Born into a prominent political family in the deep down south on November 18, 1945, Rajapakse remained true to his heritage in Ruhunu Giravapattuwa and indeed was proud of it; he presented himself as a man of the village.

And the vast rural electorate, which accounts for 75 percent of popular votes, voted him to the country's topmost political position.

Interesting enough, Rajapakse was elected President on his 60th birthday. Rajapakse is a lawyer by profession, having studied at Richmond, Nalanda and Thurstan Colleges. He holds a Diploma from the prestigious Prague Trade Union School.

Mahinda is married to Shiranthinee Wickremesinghe and a proud father of three sons.

Having entered the House of Representatives in 1970, he represented the same seat which his father D.A.Rajapakse represented from 1947-60.

When the SLFP was facing a series of humiliating defeats since 1977 at every election, Mahinda was able to awaken sleeping SLPFers, organising Pada Yatra from Kataragama to Colombo, Jana Gosha, etc against the then UNP Government.

Rajapakse was the Minister of Labour and Fisheries in President Chandrika Bandaranaike Kumaratunga's Cabinet from 1994 to 2001.

A Trade Unionist he is, Rajapakse was forging ahead with the formulation of the Workers' Charter when he was removed from his portfolio.
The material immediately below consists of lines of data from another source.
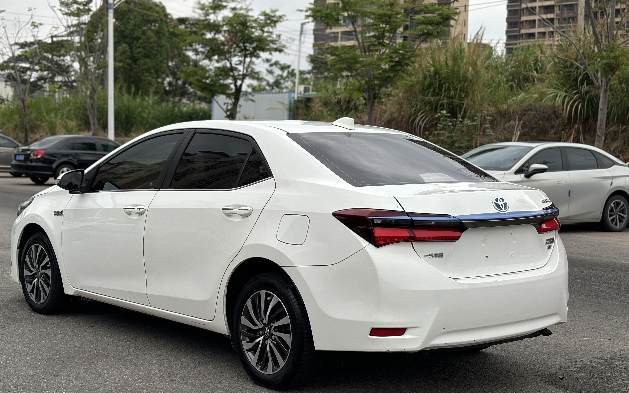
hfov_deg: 36.3
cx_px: 310
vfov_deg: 23.1
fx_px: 960
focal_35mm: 56
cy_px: 203
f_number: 1.6
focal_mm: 5.96
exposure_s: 1/289
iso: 32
He was in Geneva attending the International Labour Organisation Conference in his capacity as the Labour Minister, when he was informed of his removal from his portfolio, understandably due to a strong lobbying against him by the business community. He was appointed the Minister of Fisheries. The People's Alliance Government never implemented his proposed labour reforms.

As Minister of Fisheries, he started housing projects for fishing families who were living in huts for generations. He also set up model villages for fishermen.

Rajapakse became the Opposition Leader when the People's Alliance was defeated in the General Election 2001. He was appointed Prime Minister after the SLFP-JVP coalition swept to power in the Parliamentary Polls in 2004. Rajapakse was sworn in as the Prime Minister on April 6, 2004.

The Central Committee of the Sri Lanka Freedom Party nominated Rajapakse as the Presidential Candidate and Anura Bandaranaike as the Prime Ministerial candidate.

Pragmatist he is, Rajapakse soon secured the broadest electoral alliance in the recent Sri Lankan political history, having brought under his banner the JVP, JHU, traditional marxists of the Communist Party and LSSP, Liberal Party, minority parties like the National Unity Alliance and EPDP and fire brand leftists of the calibre of Vasudeva Nanayakara.

Rajapakse said 28 political parties and groups had put their weight behind him.

He presented himself as the common candidate of the unified south.

His message was that he is the Southern political leader who could forge a consensus in the South. His rapport with the ordinary masses stood to his gain.

Rajapakse won the Election, having secured 4,887,152 votes, that is 180,786 votes more than his main rival Ranil Wickremesinghe.

His election to the country's paramount political position points to the shift of power within the SLFP and the country.